#Customers Data

## Process the Customers Data
- Ingest the data into the data lakehouse - bronze customers
- Perform the data quality checks and transform the data as required - silver_customers_clean
- Apply the changes to the customers data - silver_customers

###1. Ingest the data into the data lakehouse - Bronze Customers

In [0]:
USE CATALOG EcommerceDataset;

In [0]:
CREATE OR REFRESH STREAMING TABLE ecommercedataset.bronzelayer.CustomersBronzeTable
COMMENT 'Raw Customers data ingested from the source system operational data'
TBLPROPERTIES ('quality' = 'bronze')
AS 
  SELECT *,
         _metadata.file_path AS input_file_path,
         CURRENT_TIMESTAMP() AS ingestion_timestamp
  FROM STREAM cloud_files(
    '/Volumes/ecommercedataset/landinglayer/landingdata/',
    'json'
  );


message
The operation was successfully executed.


###2. Specifying the Expectations for the customers table 
> Silver Customer Clean (DQ Rules)
1. Fail if customer_id is NULL
2. Drop records with customer_name as NULL
3. Warn if telephone is less than 10 characters 
4. Warn if email is NULL 
5. Warn if date_of_birth is before 1920

> Silver Customer Clean (Transformations)
1. CAST date_of_birth to DATE
2. CAST created_date to DATE

In [0]:
CREATE OR REFRESH STREAMING TABLE ecommercedataset.silverlayer.CustomerSilverClean
-- Setting up the expectations
(
  CONSTRAINT valid_customer_id EXPECT (CUSTOMER_ID IS NOT NULL) ON VIOLATION FAIL UPDATE, 
  CONSTRAINT valid_customer_name EXPECT (CUSTOMER_NAME IS NOT NULL) ON VIOLATION DROP ROW, 
  CONSTRAINT valid_telephone_number EXPECT (LENGTH(telephone) >= 10), 
  CONSTRAINT valid_email EXPECT (email IS NOT NULL), 
  CONSTRAINT valid_date_of_birth EXPECT (date_of_birth >= '1920-01-01')
)
COMMENT 'Table created wiht Data Quality Expectations'
TBLPROPERTIES ('quality' = 'silver')
AS 
SELECT 
    customer_id, 
    customer_name, 
    CAST(date_of_birth AS DATE) as date_of_birth, 
    telephone, 
    email, 
    CAST(created_date AS DATE) as created_date
FROM STREAM(LIVE.CustomersBronzeTable) -- The following STREAM() is used to only the data that is changed in the stream 

###3. Apply changes to the Customers data - Silver Customer

In [0]:
CREATE OR REFRESH STREAMING TABLE ecommercedataset.silverlayer.CustomerSilverSCD
COMMENT 'SCD Type 1 Customers Data'
TBLPROPERTIES ('quality' = 'silver');

In [0]:
APPLY CHANGES INTO LIVE(ecommercedataset.silverlayer.CustomerSilverSCD)
FROM STREAM(LIVE.CustomerSilverClean)
KEYS (customer_id)
SEQUENCE BY created_date
STORED AS SCD TYPE 1;

****************

*Brief a:* In the records, from the line with "How many distinct data groups are displayed?" through the end of the records, swap "chart" for "graph" and write those lines out again with nothing else changed. Leave out the pictures.

Saved data entries
****************

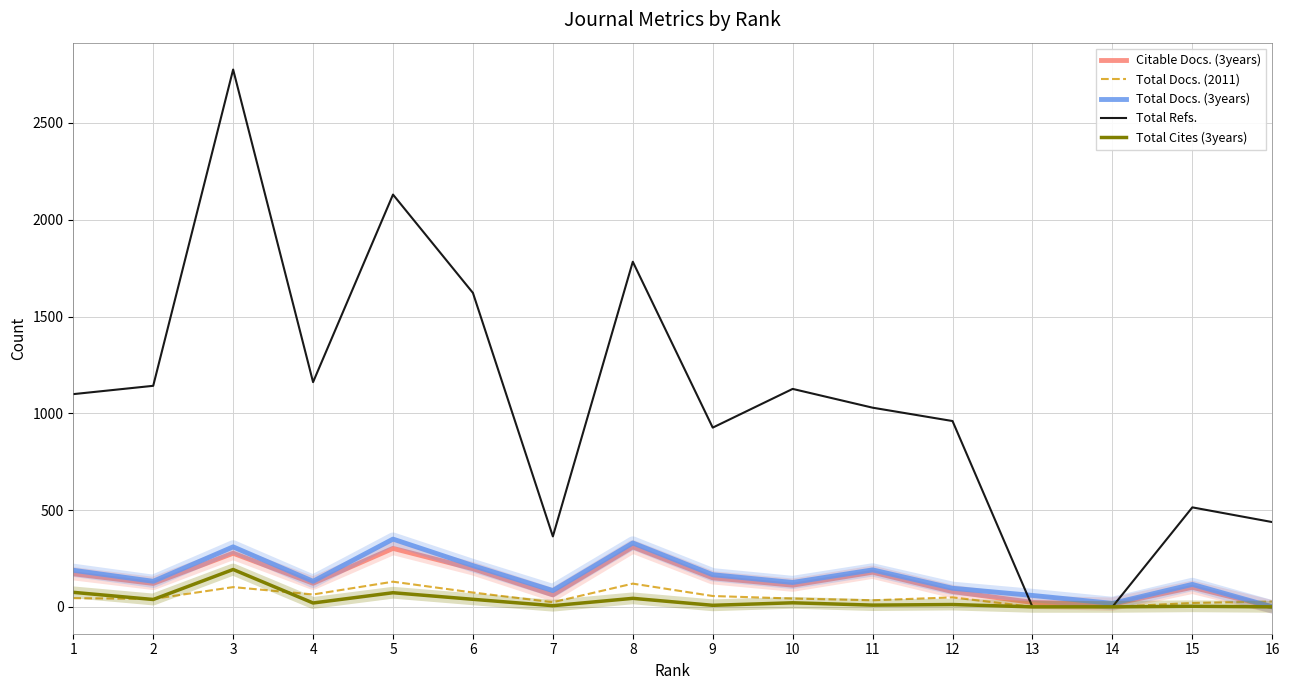

At which category is the sum across all series the highest?

3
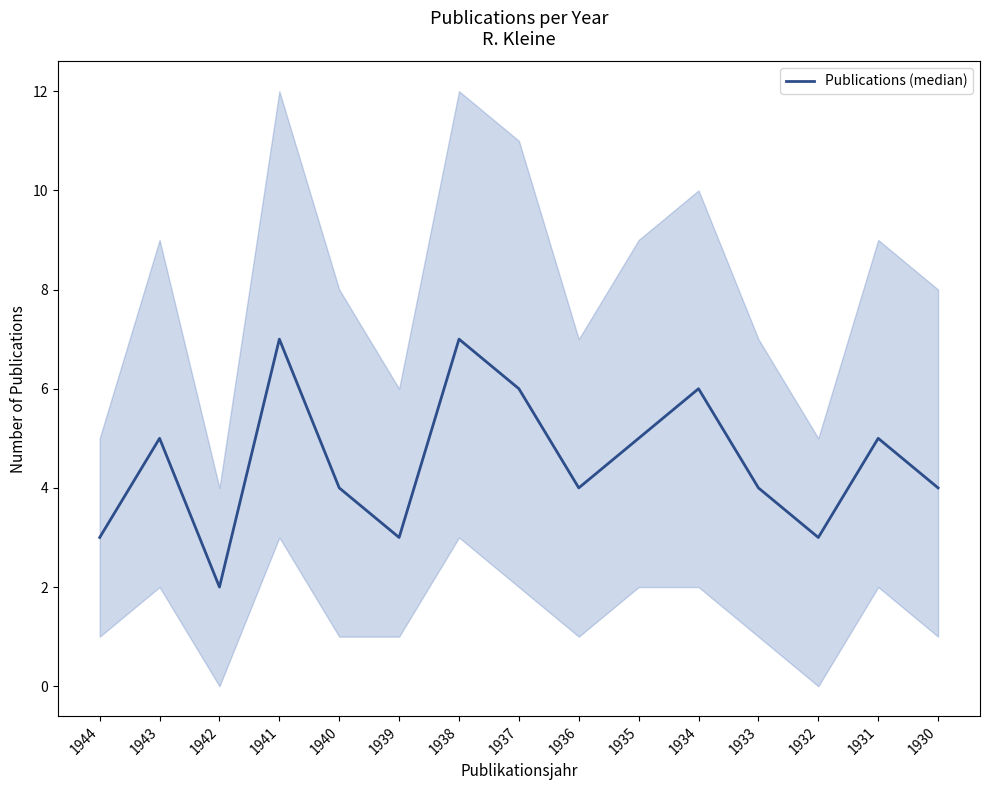

How many distinct data groups are displayed?

1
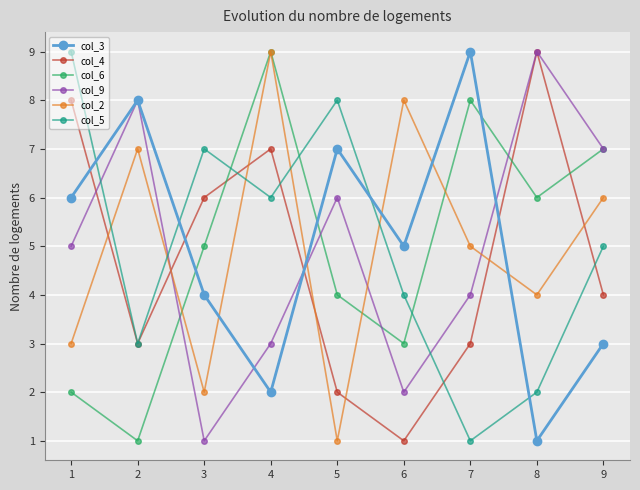

What is the maximum value shown in the chart?

9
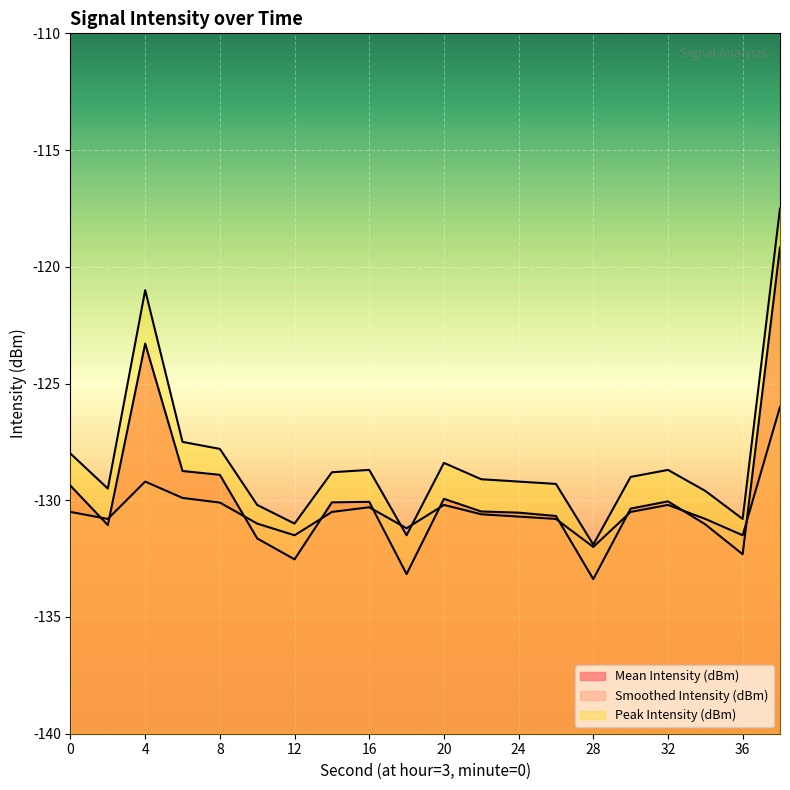

Reading left to right, extract all data points from this chart.

Mean Intensity (dBm): 0=-129.4	2=-131.1	4=-123.3	6=-128.7	8=-128.9	10=-131.6	12=-132.5	14=-130.1	16=-130.1	18=-133.2	20=-129.9	22=-130.5	24=-130.5	26=-130.7	28=-133.4	30=-130.4	32=-130.0	34=-131.0	36=-132.3	38=-119.2
Smoothed Intensity (dBm): 0=-130.5	2=-130.8	4=-129.2	6=-129.9	8=-130.1	10=-131.0	12=-131.5	14=-130.5	16=-130.3	18=-131.2	20=-130.2	22=-130.6	24=-130.7	26=-130.8	28=-132.0	30=-130.5	32=-130.2	34=-130.8	36=-131.5	38=-126.0
Peak Intensity (dBm): 0=-128.0	2=-129.5	4=-121.0	6=-127.5	8=-127.8	10=-130.2	12=-131.0	14=-128.8	16=-128.7	18=-131.5	20=-128.4	22=-129.1	24=-129.2	26=-129.3	28=-131.9	30=-129.0	32=-128.7	34=-129.6	36=-130.8	38=-117.5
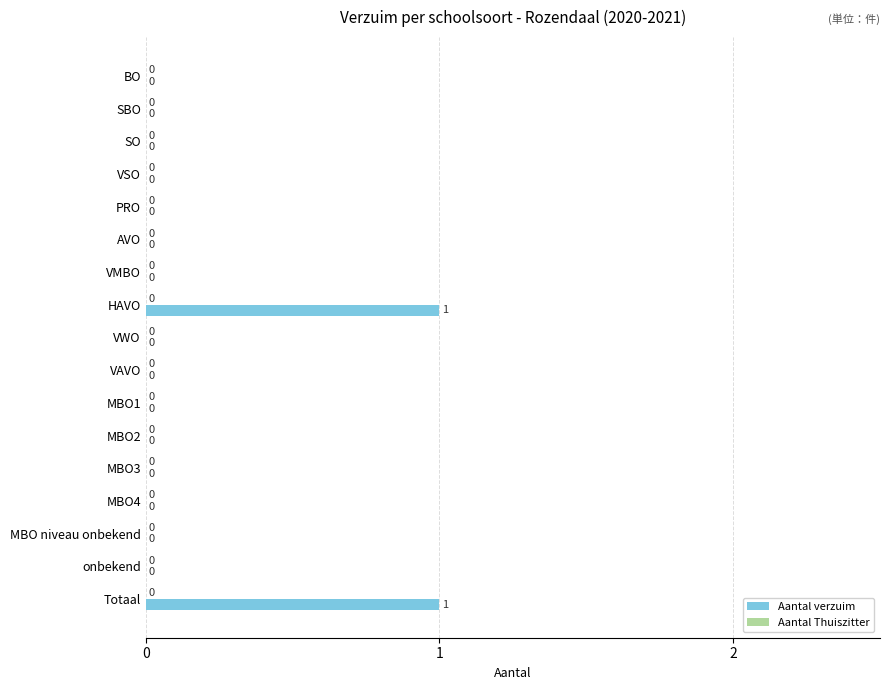

Which has a higher value, MBO1 or HAVO?

HAVO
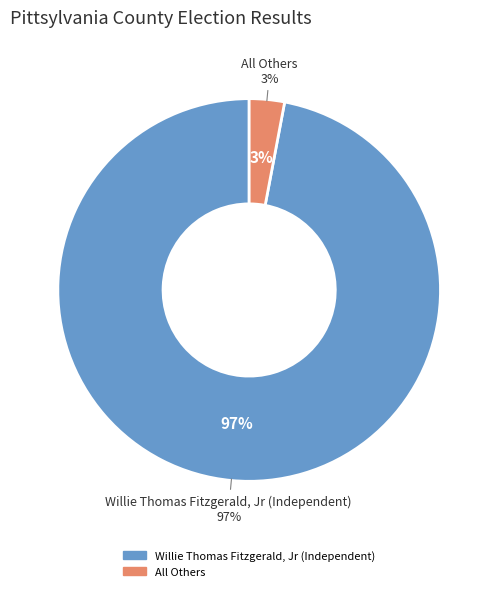

To the nearest percent, what is the combined percentage of Willie Thomas Fitzgerald, Jr (Independent) and All Others?

100%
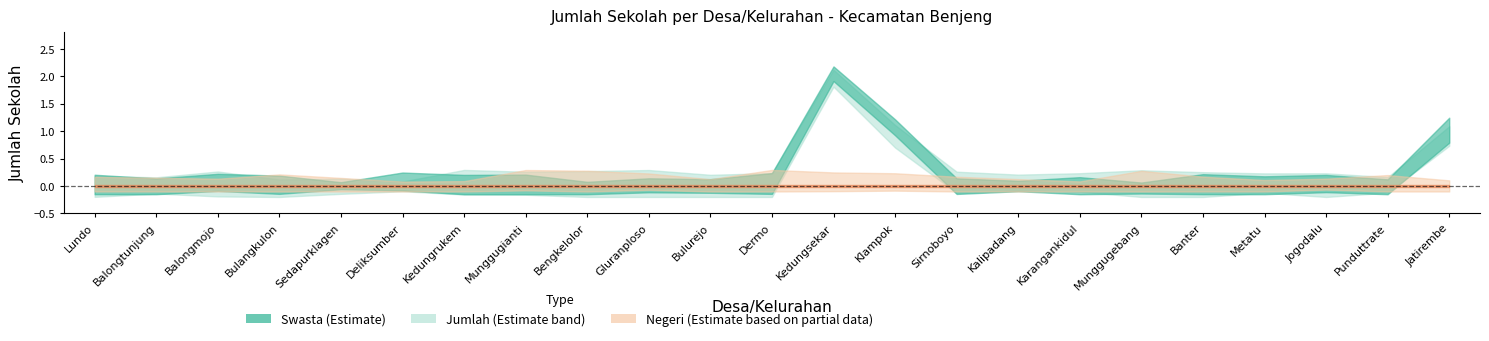

Where is Negeri nearest to the value 0?

Lundo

****************

*Brief b:* According to the customers data page, what happens to records where customer_name is NULL?

*Answer box a:*
How many distinct data groups are displayed?

1

What is the maximum value shown in the graph?

9

Reading left to right, extract all data points from this graph.

Mean Intensity (dBm): 0=-129.4	2=-131.1	4=-123.3	6=-128.7	8=-128.9	10=-131.6	12=-132.5	14=-130.1	16=-130.1	18=-133.2	20=-129.9	22=-130.5	24=-130.5	26=-130.7	28=-133.4	30=-130.4	32=-130.0	34=-131.0	36=-132.3	38=-119.2
Smoothed Intensity (dBm): 0=-130.5	2=-130.8	4=-129.2	6=-129.9	8=-130.1	10=-131.0	12=-131.5	14=-130.5	16=-130.3	18=-131.2	20=-130.2	22=-130.6	24=-130.7	26=-130.8	28=-132.0	30=-130.5	32=-130.2	34=-130.8	36=-131.5	38=-126.0
Peak Intensity (dBm): 0=-128.0	2=-129.5	4=-121.0	6=-127.5	8=-127.8	10=-130.2	12=-131.0	14=-128.8	16=-128.7	18=-131.5	20=-128.4	22=-129.1	24=-129.2	26=-129.3	28=-131.9	30=-129.0	32=-128.7	34=-129.6	36=-130.8	38=-117.5

Which has a higher value, MBO1 or HAVO?

HAVO

To the nearest percent, what is the combined percentage of Willie Thomas Fitzgerald, Jr (Independent) and All Others?

100%

Where is Negeri nearest to the value 0?

Lundo

*Answer box b:* They are dropped.